Tuntutan akan pengesahan RUU Perampasan Aset, penguatan kembali kebebasan sipil, serta penegakan keadilan substantif memancarkan kejenuhan publik terhadap kelambanan parlemen. Konsolidasi gerakan masyarakat sipil bersama ormas keagamaan di DKI Jakarta merepresentasikan dorongan legitimasi yang kuat, di mana hak konstitusional untuk berpendapat bertemu dengan kesadaran kolektif atas krisis tata kelola negara.
Isu ini menuntut pembacaan interdisipliner yang menautkan kebijakan publik, dinamika sosio-politik, dan nilai keagamaan. Dari kacamata kebijakan publik, keterlambatan pengesahan RUU Perampasan Aset mencerminkan resistensi hegemoni elit yang enggan menundukkan instrumen hukum demi transparansi keuangan.

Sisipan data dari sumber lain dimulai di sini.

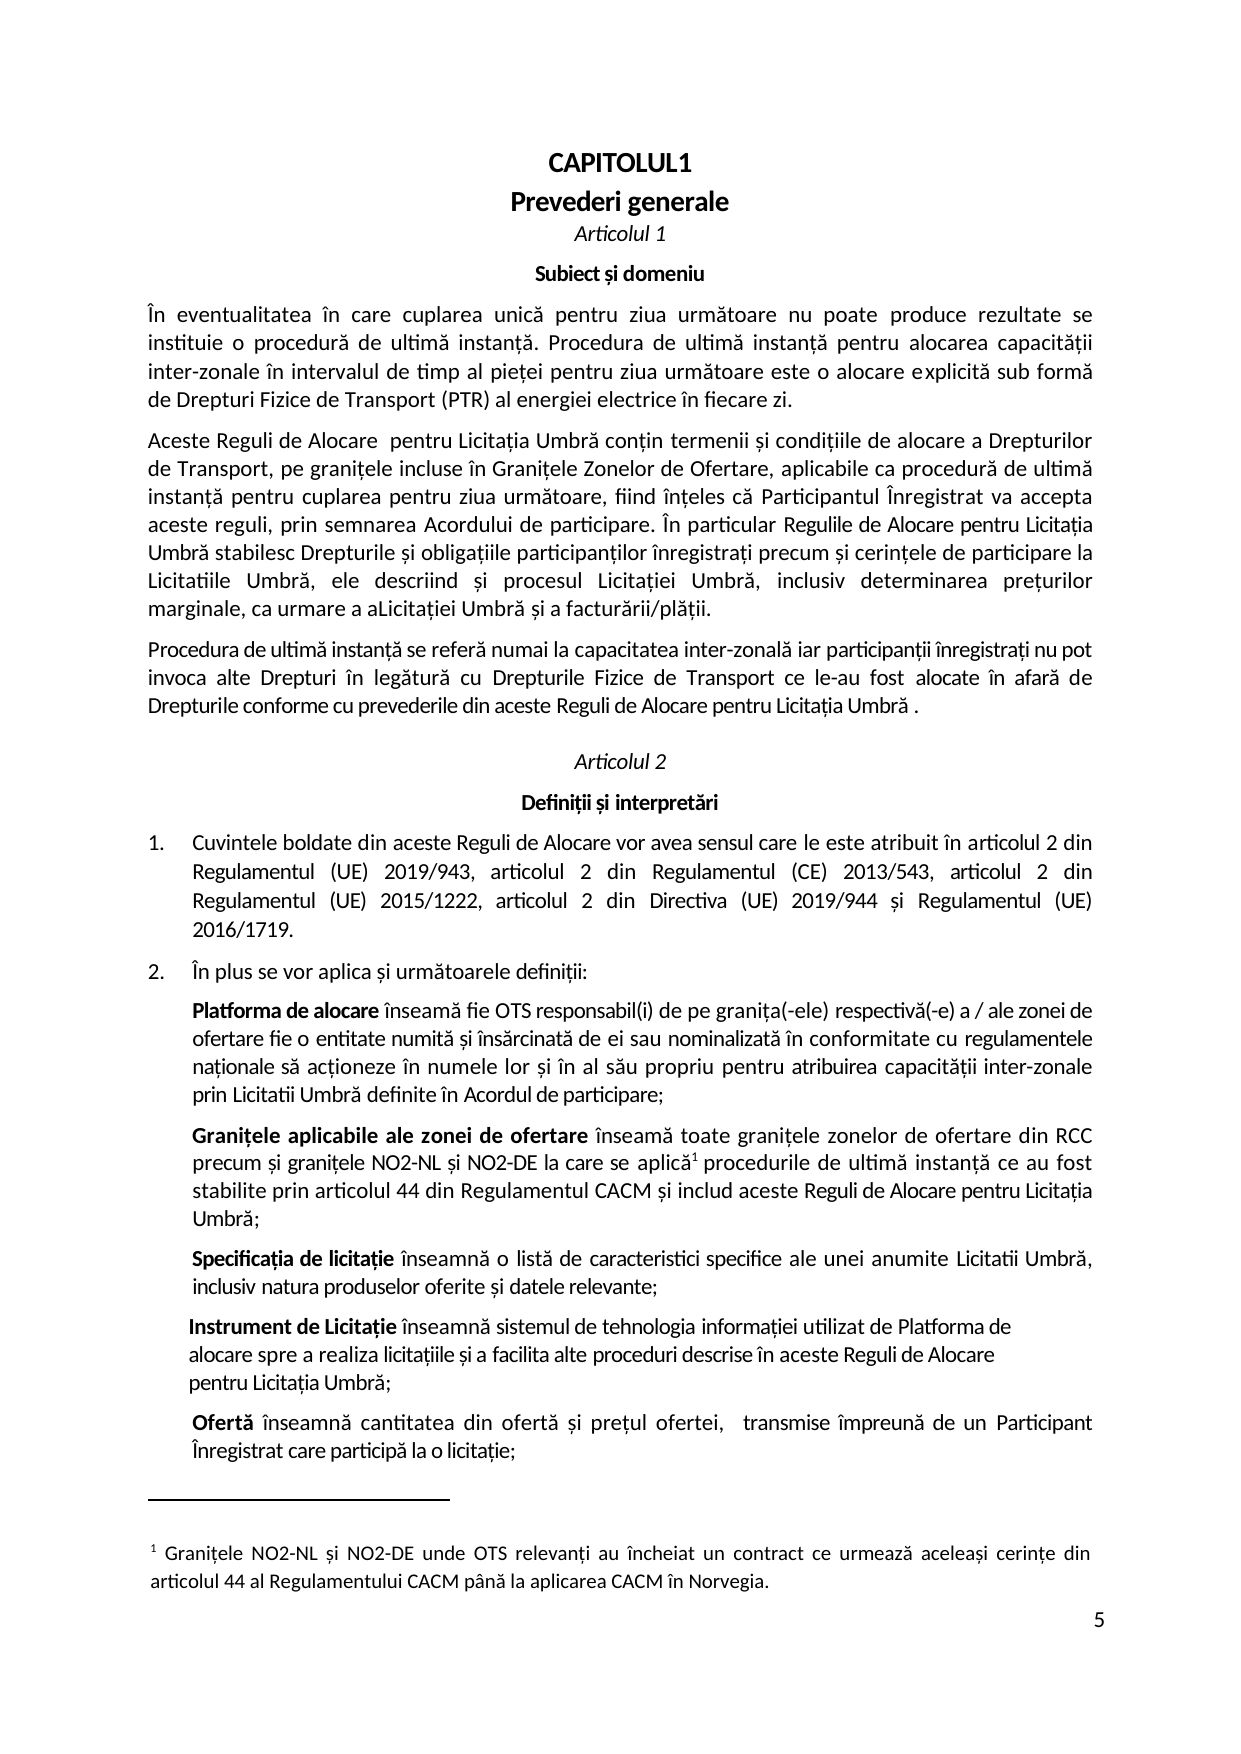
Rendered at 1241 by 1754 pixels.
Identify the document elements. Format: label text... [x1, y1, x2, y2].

text Specificația de licitație înseamnă o listă de caracteristici specifice ale unei anumite Licitatii Umbră, inclusiv natura produselor oferite și datele relevante; [192, 1244, 1093, 1300]
text Aceste Reguli de Alocare pentru Licitația Umbră conțin termenii și condițiile de alocare a Drepturilor de Transport, pe granițele incluse în Granițele Zonelor de Ofertare, aplicabile ca procedură de ultimă instanță pentru cuplarea pentru ziua următoare, fiind înțeles că Participantul Înregistrat va accepta aceste reguli, prin semnarea Acordului de participare. În particular Regulile de Alocare pentru Licitația Umbră stabilesc Drepturile și obligațiile participanților înregistrați precum și cerințele de participare la Licitatiile Umbră, ele descriind și procesul Licitației Umbră, inclusiv determinarea prețurilor marginale, ca urmare a aLicitației Umbră și a facturării/plății. [148, 426, 1093, 622]
subtitle Subiect și domeniu [188, 259, 1052, 287]
subtitle Instrument de Licitație înseamnă sistemul de tehnologia informației utilizat de Platforma de alocare spre a realiza licitațiile și a facilita alte proceduri descrise în aceste Reguli de Alocare pentru Licitația Umbră; [188, 1312, 1052, 1396]
text Prevederi generale [188, 183, 1052, 219]
text Granițele aplicabile ale zonei de ofertare înseamă toate granițele zonelor de ofertare din RCC precum și granițele NO2-NL și NO2-DE la care se aplică1 procedurile de ultimă instanță ce au fost stabilite prin articolul 44 din Regulamentul CACM și includ aceste Reguli de Alocare pentru Licitația Umbră; [192, 1121, 1093, 1232]
text Ofertă înseamnă cantitatea din ofertă și prețul ofertei, transmise împreună de un Participant Înregistrat care participă la o licitație; [192, 1409, 1093, 1464]
text Platforma de alocare înseamă fie OTS responsabil(i) de pe granița(-ele) respectivă(-e) a / ale zonei de ofertare fie o entitate numită și însărcinată de ei sau nominalizată în conformitate cu regulamentele naționale să acționeze în numele lor și în al său propriu pentru atribuirea capacității inter-zonale prin Licitatii Umbră definite în Acordul de participare; [192, 996, 1093, 1108]
text Articolul 2 [188, 747, 1052, 776]
list În plus se vor aplica și următoarele definiții: [148, 957, 1105, 985]
subtitle CAPITOLUL1 [188, 144, 1052, 180]
subtitle Definiții și interpretări [188, 788, 1052, 816]
text 1 Granițele NO2-NL și NO2-DE unde OTS relevanți au încheiat un contract ce urmează aceleași cerințe din articolul 44 al Regulamentului CACM până la aplicarea CACM în Norvegia. [150, 1539, 1093, 1594]
text Articolul 1 [188, 219, 1052, 247]
text Procedura de ultimă instanță se referă numai la capacitatea inter-zonală iar participanții înregistrați nu pot invoca alte Drepturi în legătură cu Drepturile Fizice de Transport ce le-au fost alocate în afară de Drepturile conforme cu prevederile din aceste Reguli de Alocare pentru Licitația Umbră . [148, 635, 1093, 719]
list Cuvintele boldate din aceste Reguli de Alocare vor avea sensul care le este atribuit în articolul 2 din Regulamentul (UE) 2019/943, articolul 2 din Regulamentul (CE) 2013/543, articolul 2 din Regulamentul (UE) 2015/1222, articolul 2 din Directiva (UE) 2019/944 și Regulamentul (UE) 2016/1719. [148, 828, 1093, 943]
text În eventualitatea în care cuplarea unică pentru ziua următoare nu poate produce rezultate se instituie o procedură de ultimă instanță. Procedura de ultimă instanță pentru alocarea capacității inter-zonale în intervalul de timp al pieței pentru ziua următoare este o alocare explicită sub formă de Drepturi Fizice de Transport (PTR) al energiei electrice în fiecare zi. [148, 300, 1093, 413]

Demonstrasi ini merupakan bentuk rasionalitas publik dalam merebut kembali ruang sipil yang makin menyempit akibat dominasi oligarki. Namun, dimensi ini menjadi utuh ketika dipadukan dengan etika sosial-keagamaan yang diemban elemen keumatan, yakni perjuangan menuntut keadilan tidak boleh mengorbankan prinsip kemaslahatan.
Imbauan Gubernur Pramono Anung untuk menjaga ketertiban dan tidak merusak fasilitas umum menemukan pijakan moral yang selaras dengan ajaran agama.

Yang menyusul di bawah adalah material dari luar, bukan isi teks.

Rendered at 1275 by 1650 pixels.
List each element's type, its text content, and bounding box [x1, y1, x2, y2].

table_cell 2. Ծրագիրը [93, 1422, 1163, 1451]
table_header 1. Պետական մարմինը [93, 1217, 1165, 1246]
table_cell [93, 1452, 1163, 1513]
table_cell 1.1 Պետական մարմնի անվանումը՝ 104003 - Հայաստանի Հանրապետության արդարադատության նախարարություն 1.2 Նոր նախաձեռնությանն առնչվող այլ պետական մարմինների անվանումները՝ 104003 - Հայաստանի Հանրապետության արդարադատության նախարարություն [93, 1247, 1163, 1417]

Fasilitas publik adalah aset bersama yang dibiayai dari anggaran daerah, sehingga perusakannya justru menciptakan regresi sosial dan membebani fiskal publik yang seharusnya dialokasikan untuk kesejahteraan masyarakat miskin.
Sinergi antara ketegangan politik dan kepatuhan etik ini membuktikan bahwa peradaban demokrasi tidak dibentuk melalui tindakan destruktif, melainkan lewat keteguhan substansi. Hidayatullah Jakarta dan segenap ormas Islam serta elemen masyarakat Jakarta lainnya menyerukan unjuk rasa ini hendaknya menunjukkan kedewasaan berpolitik bahwa menyuarakan tuntutan fundamental secara radikal pada aras pemikiran, namun tetap santun dan tertib pada tataran teknis pelaksanaan.

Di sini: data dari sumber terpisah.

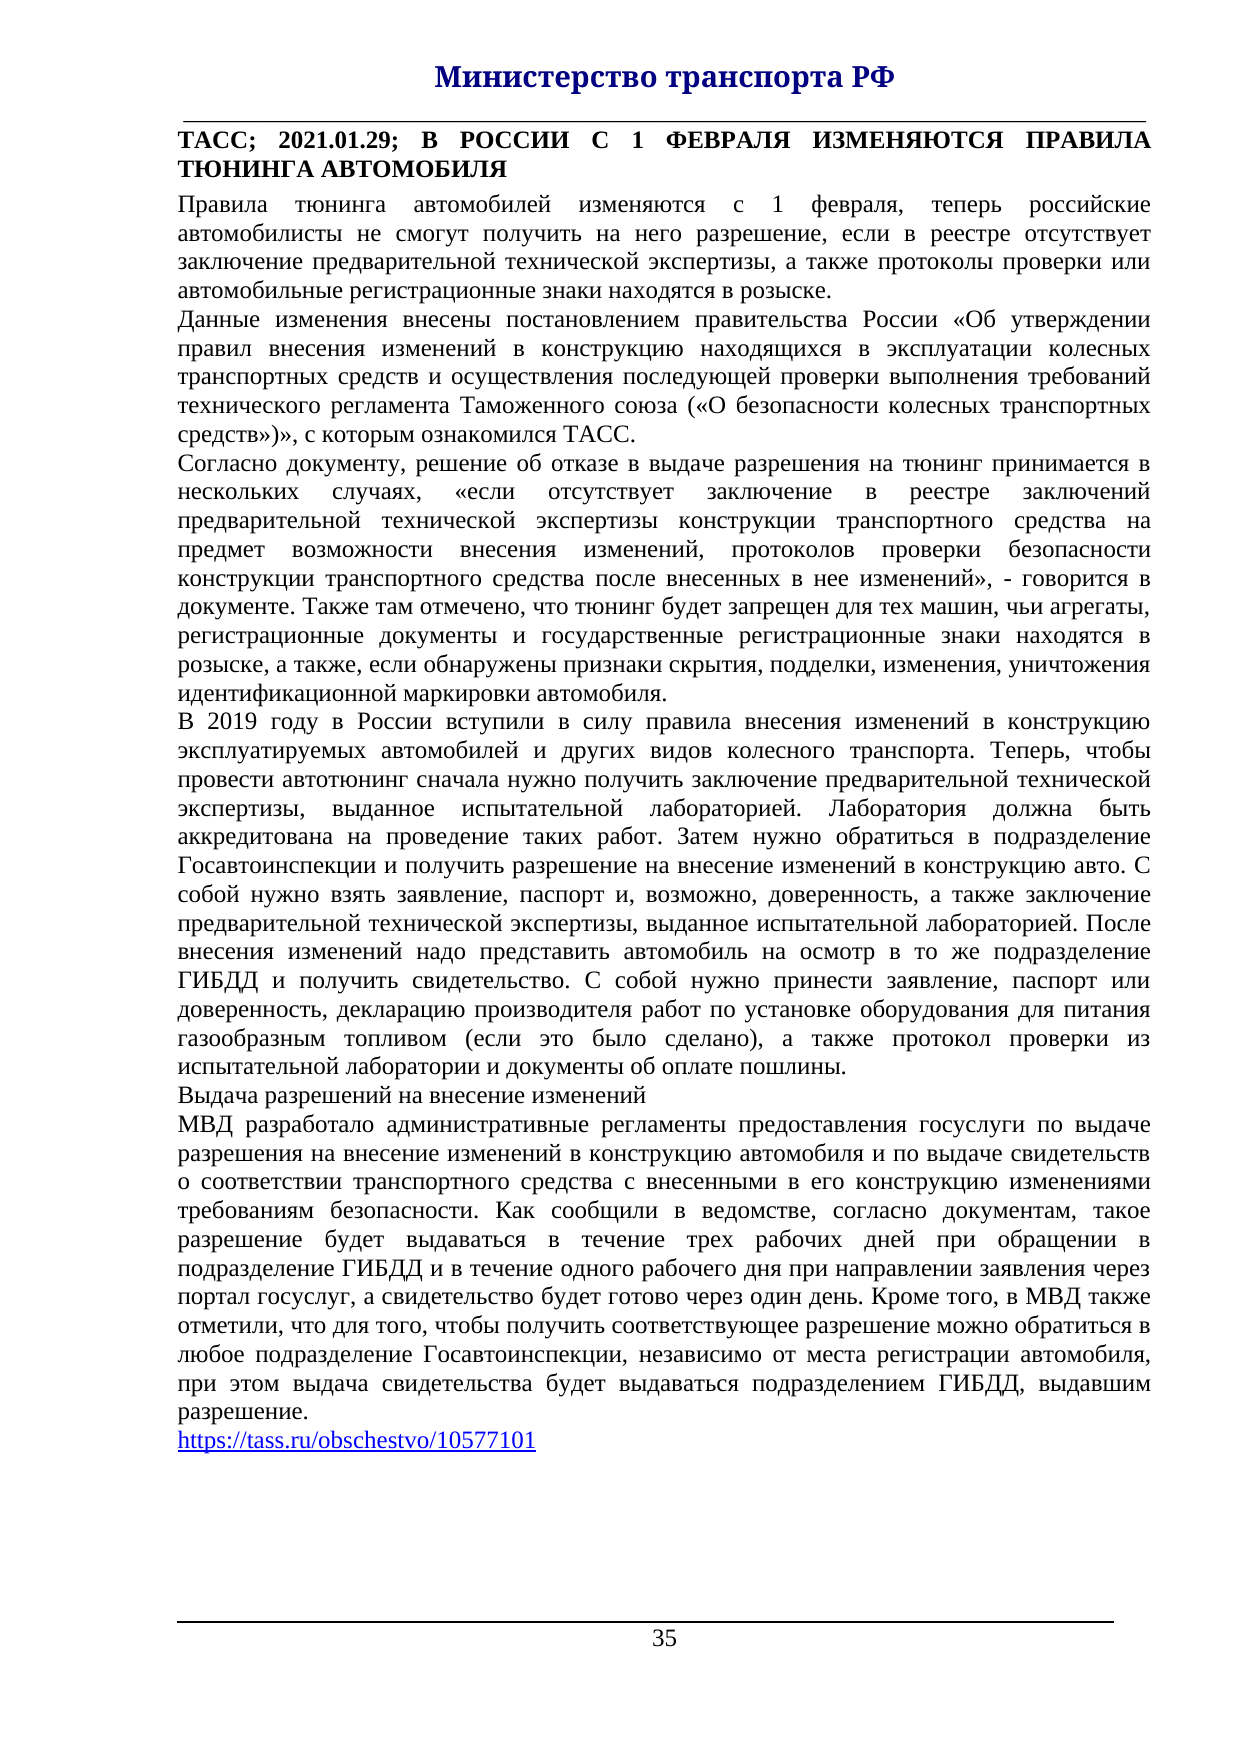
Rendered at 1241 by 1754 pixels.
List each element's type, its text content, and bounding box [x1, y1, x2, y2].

text Данные изменения внесены постановлением правительства России «Об утверждении правил внесения изменений в конструкцию находящихся в эксплуатации колесных транспортных средств и осуществления последующей проверки выполнения требований технического регламента Таможенного союза («О безопасности колесных транспортных средств»)», с которым ознакомился ТАСС. [177, 304, 1152, 448]
text В 2019 году в России вступили в силу правила внесения изменений в конструкцию эксплуатируемых автомобилей и других видов колесного транспорта. Теперь, чтобы провести автотюнинг сначала нужно получить заключение предварительной технической экспертизы, выданное испытательной лабораторией. Лаборатория должна быть аккредитована на проведение таких работ. Затем нужно обратиться в подразделение Госавтоинспекции и получить разрешение на внесение изменений в конструкцию авто. С собой нужно взять заявление, паспорт и, возможно, доверенность, а также заключение предварительной технической экспертизы, выданное испытательной лабораторией. После внесения изменений надо представить автомобиль на осмотр в то же подразделение ГИБДД и получить свидетельство. С собой нужно принести заявление, паспорт или доверенность, декларацию производителя работ по установке оборудования для питания газообразным топливом (если это было сделано), а также протокол проверки из испытательной лаборатории и документы об оплате пошлины. [177, 706, 1152, 1080]
text Выдача разрешений на внесение изменений [177, 1080, 1152, 1109]
text Согласно документу, решение об отказе в выдаче разрешения на тюнинг принимается в нескольких случаях, «если отсутствует заключение в реестре заключений предварительной технической экспертизы конструкции транспортного средства на предмет возможности внесения изменений, протоколов проверки безопасности конструкции транспортного средства после внесенных в нее изменений», - говорится в документе. Также там отмечено, что тюнинг будет запрещен для тех машин, чьи агрегаты, регистрационные документы и государственные регистрационные знаки находятся в розыске, а также, если обнаружены признаки скрытия, подделки, изменения, уничтожения идентификационной маркировки автомобиля. [177, 448, 1152, 706]
subtitle ТАСС; 2021.01.29; В РОССИИ С 1 ФЕВРАЛЯ ИЗМЕНЯЮТСЯ ПРАВИЛА ТЮНИНГА АВТОМОБИЛЯ [177, 125, 1152, 183]
text Правила тюнинга автомобилей изменяются с 1 февраля, теперь российские автомобилисты не смогут получить на него разрешение, если в реестре отсутствует заключение предварительной технической экспертизы, а также протоколы проверки или автомобильные регистрационные знаки находятся в розыске. [177, 189, 1152, 304]
text https://tass.ru/obschestvo/10577101 [177, 1425, 1152, 1454]
text МВД разработало административные регламенты предоставления госуслуги по выдаче разрешения на внесение изменений в конструкцию автомобиля и по выдаче свидетельств о соответствии транспортного средства с внесенными в его конструкцию изменениями требованиям безопасности. Как сообщили в ведомстве, согласно документам, такое разрешение будет выдаваться в течение трех рабочих дней при обращении в подразделение ГИБДД и в течение одного рабочего дня при направлении заявления через портал госуслуг, а свидетельство будет готово через один день. Кроме того, в МВД также отметили, что для того, чтобы получить соответствующее разрешение можно обратиться в любое подразделение Госавтоинспекции, независимо от места регистрации автомобиля, при этом выдача свидетельства будет выдаваться подразделением ГИБДД, выдавшим разрешение. [177, 1109, 1152, 1425]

Mengabaikan RUU Perampasan Aset sama saja memperpanjang selubung impunitas koruptor, tetapi merusak ruang publik hanya akan mereduksi bobot perjuangan moral tersebut menjadi sekadar anarki tak berarah.
Keberhasilan aksi hari ini diukur salah satunya dari seberapa dalam daya dorong argumen tersebut menembus tembok kekuasaan di Senayan.
Jalan panjang menuju penguatan demokrasi memerlukan dialektika yang matang, di mana artikulasi hak berpolitik berjalan beriringan dengan tanggung jawab menjaga keharmonisan kota dan keselamatan warga.